Midnight Movie Massacre: Appreciating THE SUCKLING

Welcome to Midnight Movie Massacre!

In my 20’s, a Friday night usually consisted of heading out on the town for a night of nefarious partying… filled with late nights (and even later mornings), black eyeliner, way too many drinks, a pit stop at a sleazy diner, and a spellbinding headache of epic proportions. Now, halfway into my 32nd year, that doesn’t happen quite as much, instead, I’ve resorted back to an old habit started with friends way back in the day. We’d get together and watch a bunch of movies, saving the crazy stuff and DIY low budget sleaze for midnight. After the long work week and trying to squeeze in as many new releases/new reissues as possible, I look forward to Friday nights, no obligations, no  bar fights or long lines at a club, just relaxation time with a glass of J&B and some of the finest ridiculous trash ever put on film!

I first came across 1990’s The Suckling via a VHS tape my cousin had recorded off cable, where it was sandwiched between two better known low budget classics, The Evil Dead and Basket Case. Now that’s a triple bill! There isn’t much info out there on director Frances Teri, this is his only directing credit and the same goes for the majority of the cast, but I get the impression that he gathered a bunch of friends together in a house and wrote it as they went along.

Imagine if Alien took place at a shitty brothel that moonlights as a bootleg abortion house in Brooklyn, but with zero budget, tons of ambition, way less talent, and dildos!

I give you, The Suckling!

After a couple gets the news that they are expecting, the toxic boyfriend decides to take charge and brings his girlfriend to a sleazy Brooklyn brothel for a back alley abortion. What we see is pretty gross, as the bloodied fetus is flushed down the pooper and into the sewer. Once in Ninja Turtle land, it meets up with some toxic waste and transforms into a mutant beast—complete with hooked talons for hands and a predatory umbilical cord for strangling. Stalking the customers and employees of the brothel abortion house, the mutant death baby envelops the house in placenta, trapping everyone inside, relations escalate big time as people struggle for control and try to figure out a means of escape as the Suckling slaughters the inhabitants one by one.


I live for this shit.

The Suckling is low budget scuzz and manages to accomplish a lot with very little, a trait which I admire greatly. This film won’t win any awards, it’s scuzzy, claustrophobic, and a stringy mess of repulsiveness that’s poorly filmed but features some neat low budget effects and bonkers craziness. I’m probably overselling this, but in s day and age where I can pick between 46 different DTV Krampus films or a movie about an aborted toxic waste mutated baby… I’m pretty sure I know what my decision will be. The ‘trapped in a single location’ siege narrative that worked so well in Night of the Living Dead, Die Hard, and Alien is a fun setup for this bonkers madness because quite frankly I love when shitty people get trapped and have to figure out how to survive, especially when the house becomes a womb and the people become increasingly volatile towards each other.
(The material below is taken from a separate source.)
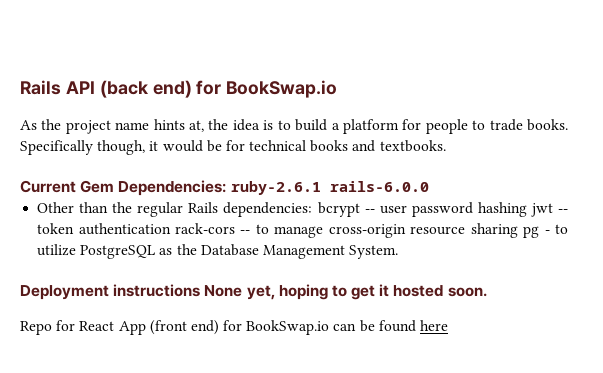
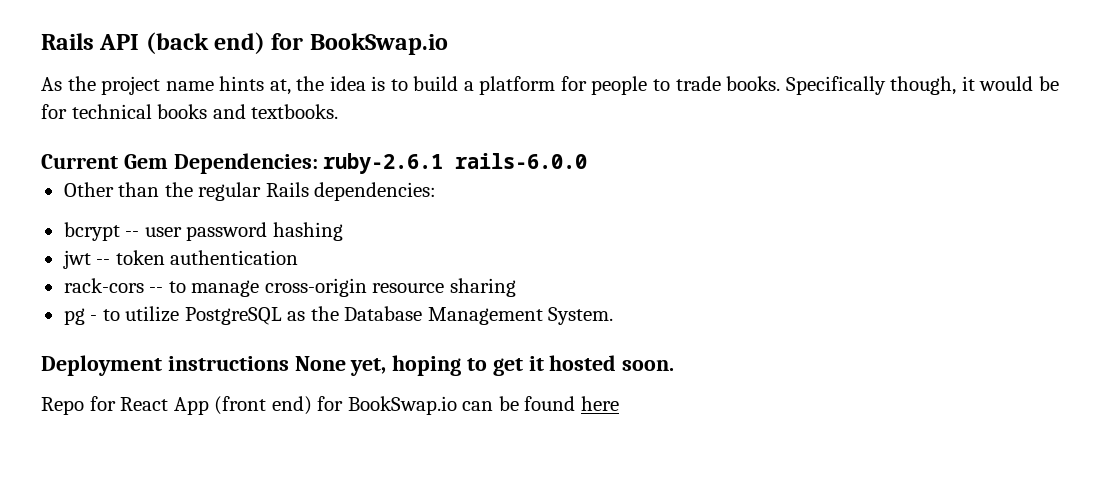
(313, 209) none -> (437, 191) //
(527, 209) none -> (343, 231) //
(171, 229) none -> (299, 257) //
(518, 230) none -> (516, 287) //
I doubt this would make many all time favorite movies lists - in fact I wonder if there's pro life Crazy Ralph’s out there who've used this as propaganda along with the “YOU’RE ALL DOOMED” line to shy people away from abortions? I suppose anything’s possible, but I can tell you one thing… The Suckling is a fascinating midnight movie, and as a purveyor of trash, one that I’m happy to endorse!

Pair it up with Basket Case for a ‘WTF?’double feature and let the good times roll!